Salmonella é o “S” da sigla ESG na JBS

Há um risco duplo para a JBS caso se confirmem as ameaças da Arábia Saudita de suspender todas as importações de carne de frango brasileira por tempo indeterminado – informação que circula nos bastidores do setor. O primeiro é a perda direta da receita com as exportações para o país asiático, o que, na prática, nem chega a ser algo tão significativo: estima-se que as vendas para a Arábia Saudita representem apenas 1% do faturamento total do grupo – R$ 270 bilhões no ano passado. O segundo risco, o que dói mesmo para a JBS, é o impacto intangível da medida. O eventual embargo dos árabes ao frango brasileiro representará um duro baque para a marca e a reputação institucional da empresa. Todo este enredo atinge aquele que é o maior calcanhar de Aquiles da JBS – noves fora os delitos dos irmãos Batista: suas práticas socioambientais.

No início de maio, a Arábia Saudita interrompeu as compras de carne de frango de 11 frigoríficos brasileiros, sendo sete deles da companhia – ou seja, um terço das unidades de abate habilitadas para vender ao país asiático (21 no total). O governo árabe demorou ao menos três dias para revelar o que motivou a suspensão dos embarques, período em que a JBS rezou para que a razão da medida não fosse a contaminação do produto por salmonella. De nada adiantaram as preces da empresa: a Arábia Saudita alegou ter detectado a presença da bactéria em vários lotes de frango importados do Brasil.

Como se sabe, a JBS está gastando mundos e fundos para incorporar a sigla EGS (Environmental, Socialand Governance) ao seu brand. Recentemente, a empresa anunciou um investimento de US$ 1 bilhão até 2030 para reduzir as emissões de carbono. Por ora, no entanto, o “S” de ESG parece remeter ao microscópico agente de contaminação da imagem da companhia: a salmonella está grudada no histórico recente da JBS. Em julho de 2019, o Reino Unido devolveu 1,4 mil toneladas de carne de frango importadas do Brasil após identificar a presença da bactéria. Parte havia sido produzida pela empresa.
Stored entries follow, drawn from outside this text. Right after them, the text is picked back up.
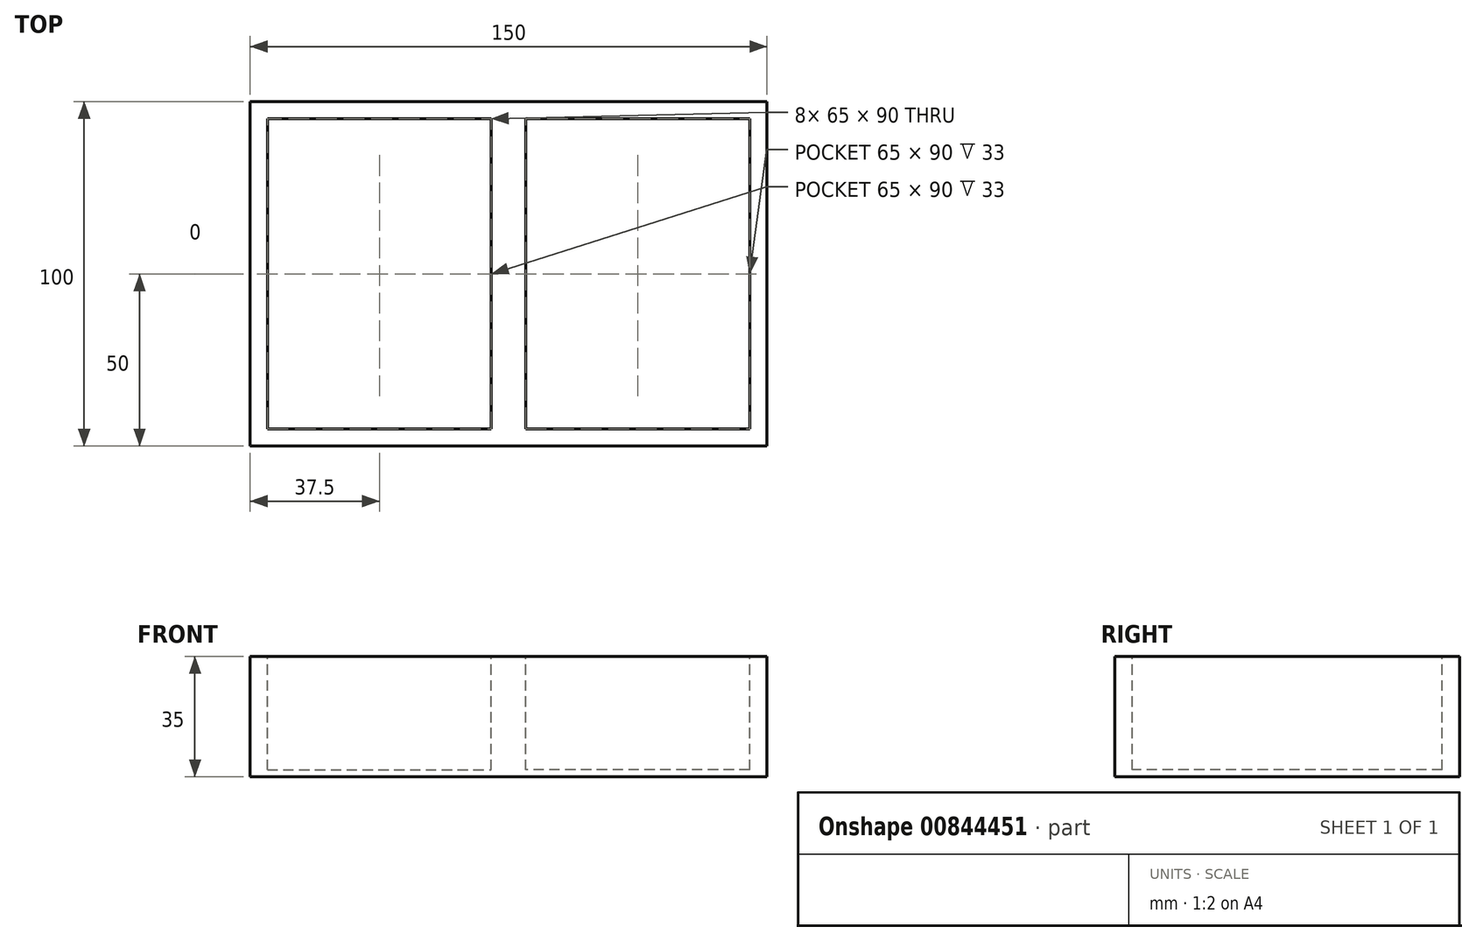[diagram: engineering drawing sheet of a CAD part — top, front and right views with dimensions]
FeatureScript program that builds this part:
annotation { "Feature Type Name" : "Feature", "Feature Type Description" : "" }
export const myFeature = defineFeature(function(context is Context, id is Id, definition is map)
    precondition{}
    {
        {
            var Q0;
            Q0=qCreatedBy(makeId("Top.planeOp"),FACE);
            var sketch = newSketch(context, id + "F0", { "sketchPlane" : qUnion([Q0])});
            skLineSegment(sketch, "E0.bottom", {"start": v(75, -50) * mm, "end": v(-75, -50) * mm});
            skLineSegment(sketch, "E0.top", {"start": v(75, 50) * mm, "end": v(-75, 50) * mm});
            skLineSegment(sketch, "E0.left", {"start": v(75, -50) * mm, "end": v(75, 50) * mm});
            skLineSegment(sketch, "E0.right", {"start": v(-75, -50) * mm, "end": v(-75, 50) * mm});
            skPoint(sketch, "E0.middle", {"position": v(0, 0) * mm});
            skSolve(sketch);
        }
        {
            var Q0;
            Q0=qSketchRegion(id+"F0",true);
            extrude(context, id + "F1", {"entities" : qUnion([Q0]), "depth" : 35 * mm, "offsetDistance" : 25 * mm});
        }
        {
            var Q0;
            Q0=makeQuery(id+"F1.opExtrude","CAP_FACE",FACE,{"disambiguationData":[OSD([sQuery(id+"F0.wireOp",EDGE,"E0.bottom"),sQuery(id+"F0.wireOp",EDGE,"E0.top"),sQuery(id+"F0.wireOp",EDGE,"E0.left"),sQuery(id+"F0.wireOp",EDGE,"E0.right")])],"isStart":false});
            var sketch = newSketch(context, id + "F2", { "sketchPlane" : qUnion([Q0])});
            skLineSegment(sketch, "E1.bottom", {"start": v(-70, 45) * mm, "end": v(-5, 45) * mm});
            skLineSegment(sketch, "E1.top", {"start": v(-70, -45) * mm, "end": v(-5, -45) * mm});
            skLineSegment(sketch, "E1.left", {"start": v(-70, 45) * mm, "end": v(-70, -45) * mm});
            skLineSegment(sketch, "E1.right", {"start": v(-5, 45) * mm, "end": v(-5, -45) * mm});
            skPoint(sketch, "E1.middle", {"position": v(-37.5, 0) * mm});
            skPoint(sketch, "E2", {"position": v(0, 50) * mm});
            skPoint(sketch, "E3", {"position": v(-37.5, 50) * mm});
            skLineSegment(sketch, "E4.MirrorCS", {"start": v(70, 45) * mm, "end": v(70, -45) * mm});
            skLineSegment(sketch, "E5.MirrorCS", {"start": v(70, -45) * mm, "end": v(5, -45) * mm});
            skLineSegment(sketch, "E6.MirrorCS", {"start": v(70, 45) * mm, "end": v(5, 45) * mm});
            skLineSegment(sketch, "E7.MirrorCS", {"start": v(5, 45) * mm, "end": v(5, -45) * mm});
            skSolve(sketch);
        }
        {
            var Q0;
            Q0=qSketchRegion(id+"F2",true);
            extrude(context, id + "F3", {"entities" : qUnion([Q0]), "operationType" : NewBodyOperationType.REMOVE, "oppositeDirection" : true, "depth" : 33 * mm, "offsetDistance" : 25 * mm});
        }
    });
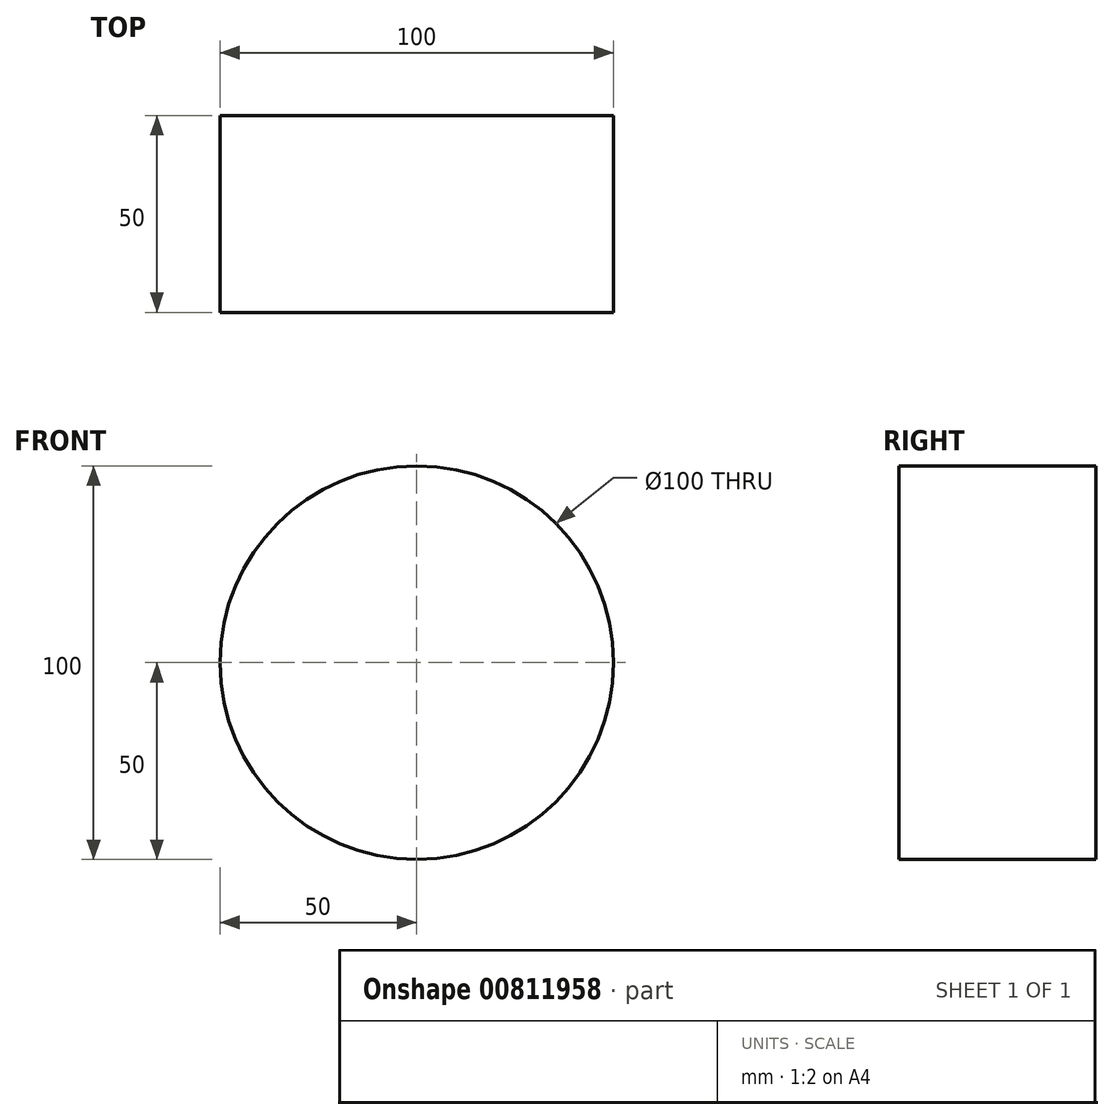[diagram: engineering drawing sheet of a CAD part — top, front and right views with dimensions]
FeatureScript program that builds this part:
annotation { "Feature Type Name" : "Feature", "Feature Type Description" : "" }
export const myFeature = defineFeature(function(context is Context, id is Id, definition is map)
    precondition{}
    {
        {
            var Q0;
            Q0=qCreatedBy(makeId("Top.planeOp"),FACE);
            var sketch = newSketch(context, id + "F0", { "sketchPlane" : qUnion([Q0])});
            skLineSegment(sketch, "E0.bottom", {"start": v(25, -25) * mm, "end": v(-25, -25) * mm});
            skLineSegment(sketch, "E0.top", {"start": v(25, 25) * mm, "end": v(-25, 25) * mm});
            skLineSegment(sketch, "E0.left", {"start": v(25, -25) * mm, "end": v(25, 25) * mm});
            skLineSegment(sketch, "E0.right", {"start": v(-25, -25) * mm, "end": v(-25, 25) * mm});
            skPoint(sketch, "E0.middle", {"position": v(0, 0) * mm});
            skSolve(sketch);
        }
        {
            var Q0;
            Q0=sQuery(id+"F0.wireOp",EDGE,"E0.left");
            var Q1;
            Q1=sQuery(id+"F0.wireOp",EDGE,"E0.right");
            revolve(context, id + "F1", {"bodyType" : ToolBodyType.SURFACE, "surfaceOperationType" : NewSurfaceOperationType.NEW, "surfaceEntities" : qUnion([Q0]), "axis" : qUnion([Q1]), "revolveType" : RevolveType.FULL});
        }
    });
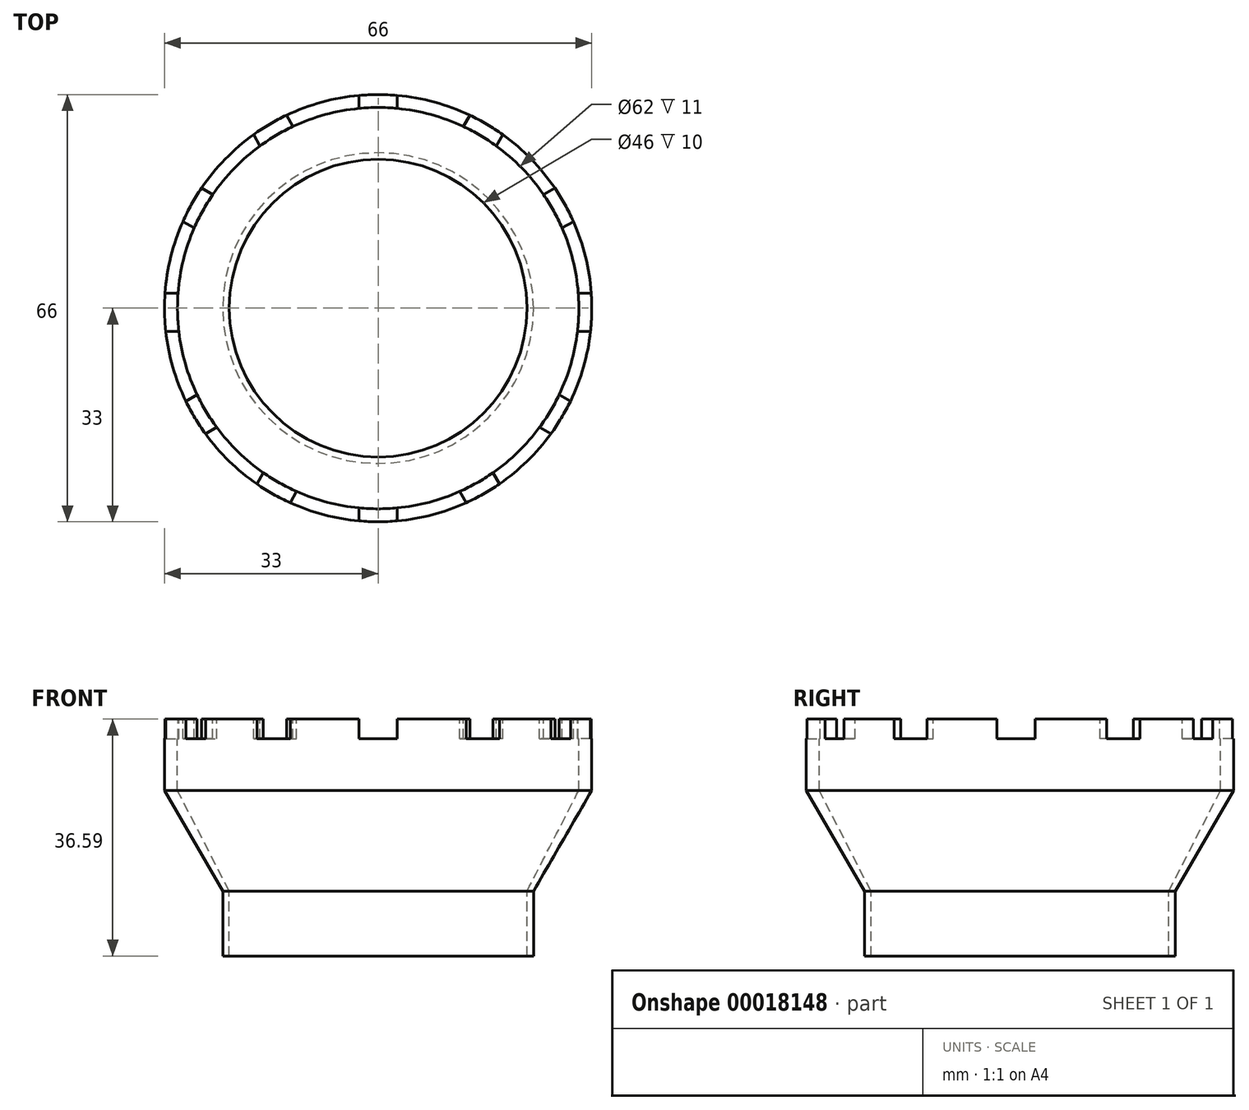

Em dezembro de 2018, segundo o Centro de Controle e Prevenção de Doenças (CDC), órgão análogo à Anvisa nos Estados Unidos, cerca de 330 pessoas foram infectadas por salmonella detectada em lotes de carne bovina produzidas pela JBS Tolleson, subsidiária do grupo. 91 consumidores foram hospitalizados. Um mês antes, a JBS chegou a recolher três mil toneladas de carne moída nos Estados Unidos por suspeita de contaminação pelo microrganismo. Voltando um pouco mais no tempo, em 2012, o serviço de fiscalização veterinária e fitossanitária da Rússia (Rosselkhoznadzor) também encontrou a presença da salmonella em carne bovina congelada da JBS. Como se sabe, a reprodução da bactéria está vinculada à qualidade do ambiente de produção como um todo. A própria ONU adota o conceito de Saúde Única, que considera a integração entre saúde humana, animal e ambiental.

Se a suspensão dos 11 frigoríficos e a ameaça de um embargo total da Arábia Saudita são ruins para a JBS, são piores ainda para o Brasil. O imbróglio deve desaguar em uma guerra na OMC. Segundo maior importador de carne de frango brasileira, atrás apenas da China, a Arábia já acionou a entidade. O país quer reduzir o prazo de validade de frangos in natura congelados e de seus cortes, de um ano para três meses contados a partir da data de abate. O Brasil, por sua vez, já anunciou que também entrará contra o país asiático na OMC, mais precisamente junto ao Comitê de Medidas Sanitárias e Fitossanitárias da Organização. O governo contesta as acusações contra os frigoríficos brasileiros. Está no seu papel. Na avaliação das autoridades, a Arábia Saudita encontrou um pretexto para diminuir as importações, uma vez que o país tem planos de se tornar autossuficiente na produção de carne de frango. Não consta que o mesmo argumento possa ser aplicado aos Estados Unidos, Reino Unido e Rússia, quando, cada um a seu tempo, trituram a reputação da JBS.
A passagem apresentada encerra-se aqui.